▶ **Study text**:
-=-=-=-=-
In Situation 2 Employee B is suitable to be protected by the law of the ADEA. Being that he is over forty years of age, and the business has more than twenty employees. The worker was left without a promotion because of age, even with this person receiving well above standards in a performance review. Company X is in violation of the law under ADEA rules because they promoted a thirty-two year old worker instead of Employee B, naming the age factor as reasoning behind the snub.

Situation 3
The Americans with Disabilities Act protects employees and applicants with disabilities (physical or mental impairment that substantially limits a major life activity) against discrimination in the work place. Companies, including private employers, state and local governments, employment agencies, labor organizations, and labor-management committees all have to abide by the ADA laws. Employers with 25 or more employees were covered as of July 26, 1992. Employers with 15 or more employees were covered as of July 26, 1994.
Workers are secure under ADA law if the person has major deficiencies, which can limit regular life events, such as walking, hearing, seeing and speaking. The employee also needs to be capable of the job at hand, including requiring sufficient education, knowledge and experience, being capable of all the duties necessary for the job. These duties will have to be done without any type of special accommodation in most instances. Special accommodations may include; devices, rescheduling, adjusting rules and policies, etc. The employer will have to include accommodations to a disabled employee or applicant who is well qualified for the job role/position. An allowance shall be approved if the employer could justify that making certain modifications would be too costly and difficult to provide. In this situation, the applicant or employee who is disabled can choose to provide accommodations or pay for her or himself.
-=-=-=-=-
Dataset entries:

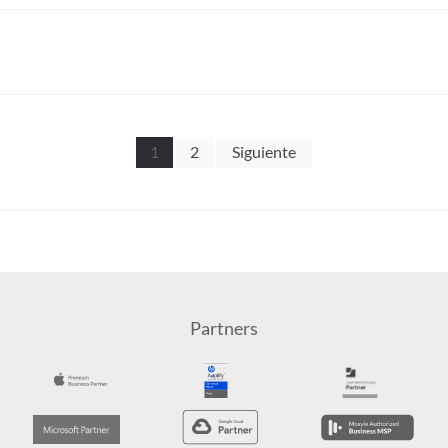
1
2
Siguiente
Partners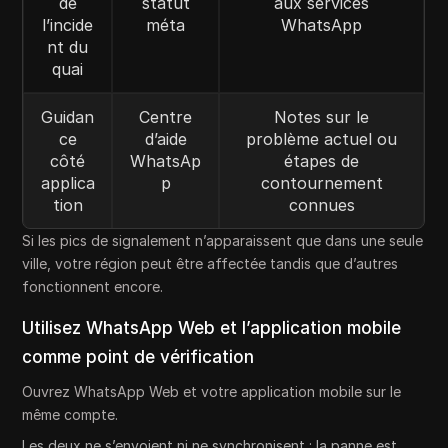
de
statut
aux services
l’incide
méta
WhatsApp
nt du
quai
Guidan
Centre
Notes sur le
ce
d’aide
problème actuel ou
côté
WhatsAp
étapes de
applica
p
contournement
tion
connues
Si les pics de signalement n’apparaissent que dans une seule
ville, votre région peut être affectée tandis que d’autres
fonctionnent encore.
Utilisez WhatsApp Web et l’application mobile
comme point de vérification
Ouvrez WhatsApp Web et votre application mobile sur le
même compte.
Les deux ne s’envoient ni ne synchronisent : la panne est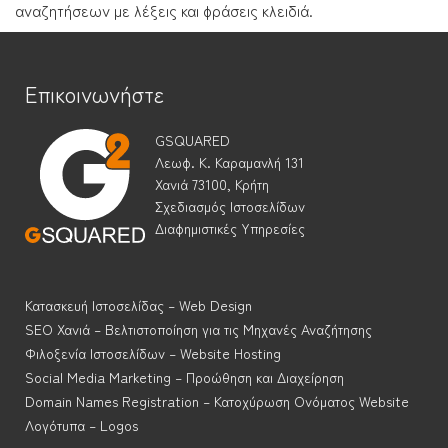
αναζητήσεων με λέξεις και φράσεις κλειδιά.
Επικοινωνήστε
GSQUARED
Λεωφ. Κ. Καραμανλή 131
Χανιά 73100, Κρήτη
Σχεδιασμός Ιστοσελίδων
Διαφημιστικές Υπηρεσίες
Κατασκευή Ιστοσελίδας – Web Design
SEO Χανιά – Βελτιστοποίηση για τις Μηχανές Αναζήτησης
Φιλοξενία Ιστοσελίδων – Website Hosting
Social Media Marketing – Προώθηση και Διαχείρηση
Domain Names Registration – Κατοχύρωση Ονόματος Website
Λογότυπα – Logos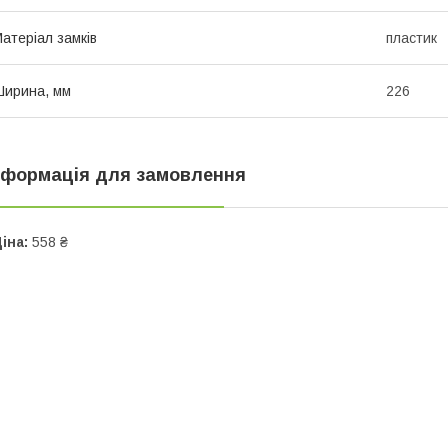
атеріал замків
пластик
ирина, мм
226
нформація для замовлення
іна:
558 ₴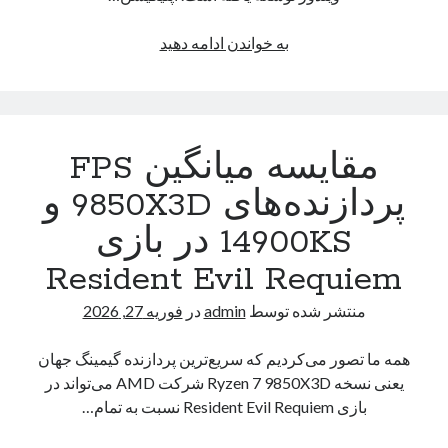
۱۴
روز
ابزار
به خواندن ادامه دهید
شارژدهی
جدید
Monarch
برای
مدیریت
مقایسه میانگین FPS
حرفه‌ای
چندین
پردازنده‌های 9850X3D و
مانیتور
14900KS در بازی
در
ویندوز
Resident Evil Requiem
منتشر شده توسط
admin
در
فوریه 27, 2026
همه ما تصور می‌کردیم که سریع‌ترین پردازنده گیمینگ جهان
یعنی نسخه Ryzen 7 9850X3D شرکت AMD می‌تواند در
بازی Resident Evil Requiem نسبت به تمام…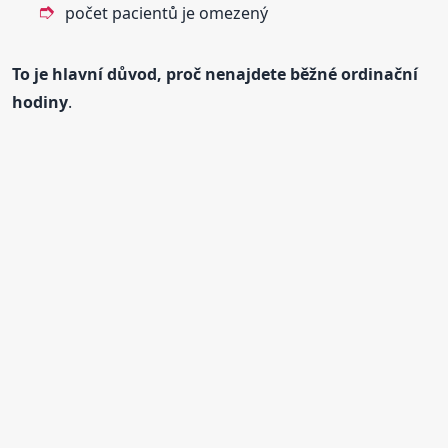
počet pacientů je omezený
To je hlavní důvod, proč nenajdete běžné ordinační
hodiny
.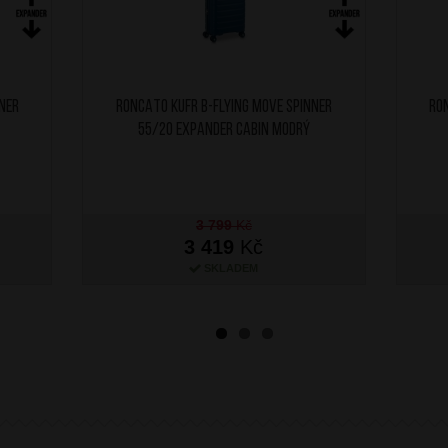
ner
RONCATO Kufr B-Flying Move Spinner
RO
55/20 Expander Cabin Modrý
3 799
Kč
3 419
Kč
SKLADEM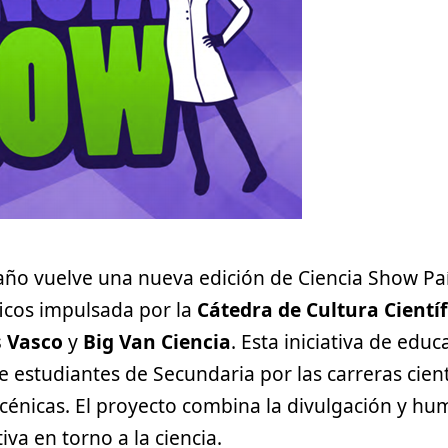
año vuelve una nueva edición de Ciencia Show Paí
icos impulsada por la
Cátedra de Cultura Científ
s Vasco
y
Big Van Ciencia
. Esta iniciativa de educ
e estudiantes de Secundaria por las carreras cient
scénicas. El proyecto combina la divulgación y hu
iva en torno a la ciencia.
-=-=-=-=-
▶ **Your task**:
Set down the passage from the text on age and disability discrimination law, starting with "Situation 3" and going on through "July 26, 1994.". The dataset entries are material kept apart from the text.

▶ **Task solution**:
Situation 3
The Americans with Disabilities Act protects employees and applicants with disabilities (physical or mental impairment that substantially limits a major life activity) against discrimination in the work place. Companies, including private employers, state and local governments, employment agencies, labor organizations, and labor-management committees all have to abide by the ADA laws. Employers with 25 or more employees were covered as of July 26, 1992. Employers with 15 or more employees were covered as of July 26, 1994.